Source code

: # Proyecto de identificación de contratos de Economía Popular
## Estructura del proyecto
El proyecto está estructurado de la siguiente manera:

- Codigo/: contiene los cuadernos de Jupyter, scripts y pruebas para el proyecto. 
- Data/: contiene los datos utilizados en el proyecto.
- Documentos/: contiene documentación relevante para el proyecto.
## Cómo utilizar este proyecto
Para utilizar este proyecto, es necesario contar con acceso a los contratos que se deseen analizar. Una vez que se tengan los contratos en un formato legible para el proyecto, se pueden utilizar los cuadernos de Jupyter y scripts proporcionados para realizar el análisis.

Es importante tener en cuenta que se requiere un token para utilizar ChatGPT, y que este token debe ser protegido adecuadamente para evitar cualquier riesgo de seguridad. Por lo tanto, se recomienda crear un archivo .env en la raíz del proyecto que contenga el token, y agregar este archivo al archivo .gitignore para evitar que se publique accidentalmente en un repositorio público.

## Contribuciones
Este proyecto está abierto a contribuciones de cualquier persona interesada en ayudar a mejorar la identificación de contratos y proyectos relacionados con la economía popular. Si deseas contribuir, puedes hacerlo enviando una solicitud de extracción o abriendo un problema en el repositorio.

The task>
From the beginning of the listing above down to the line with "- Documentos/: contiene", every line should be restated exactly.

The completed task>
Source code

: # Proyecto de identificación de contratos de Economía Popular
## Estructura del proyecto
El proyecto está estructurado de la siguiente manera:

- Codigo/: contiene los cuadernos de Jupyter, scripts y pruebas para el proyecto. 
- Data/: contiene los datos utilizados en el proyecto.
- Documentos/: contiene documentación relevante para el proyecto.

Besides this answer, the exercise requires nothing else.